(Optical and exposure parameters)
------------------------------------------------------------------------

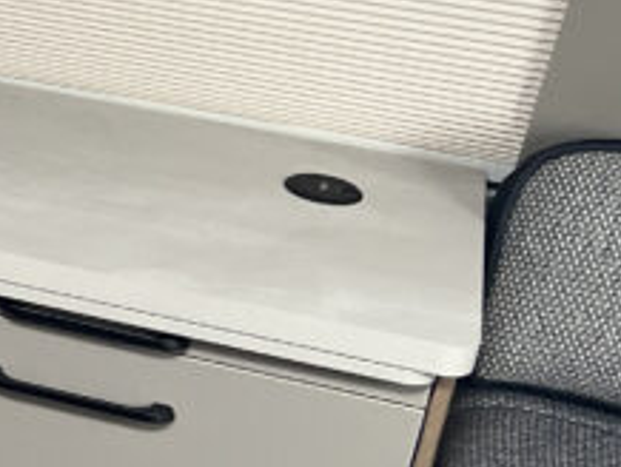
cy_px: 174
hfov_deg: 13.1
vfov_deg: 12.2
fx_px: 2191
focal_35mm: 122
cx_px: -761
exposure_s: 1/120
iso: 125
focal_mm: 5.7
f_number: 1.5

------------------------------------------------------------------------

ASSIGNMENT ▸
Reproduce the data above word for word and omit the images.

FINISHED EXERCISE ▸
cy_px: 174
hfov_deg: 13.1
vfov_deg: 12.2
fx_px: 2191
focal_35mm: 122
cx_px: -761
exposure_s: 1/120
iso: 125
focal_mm: 5.7
f_number: 1.5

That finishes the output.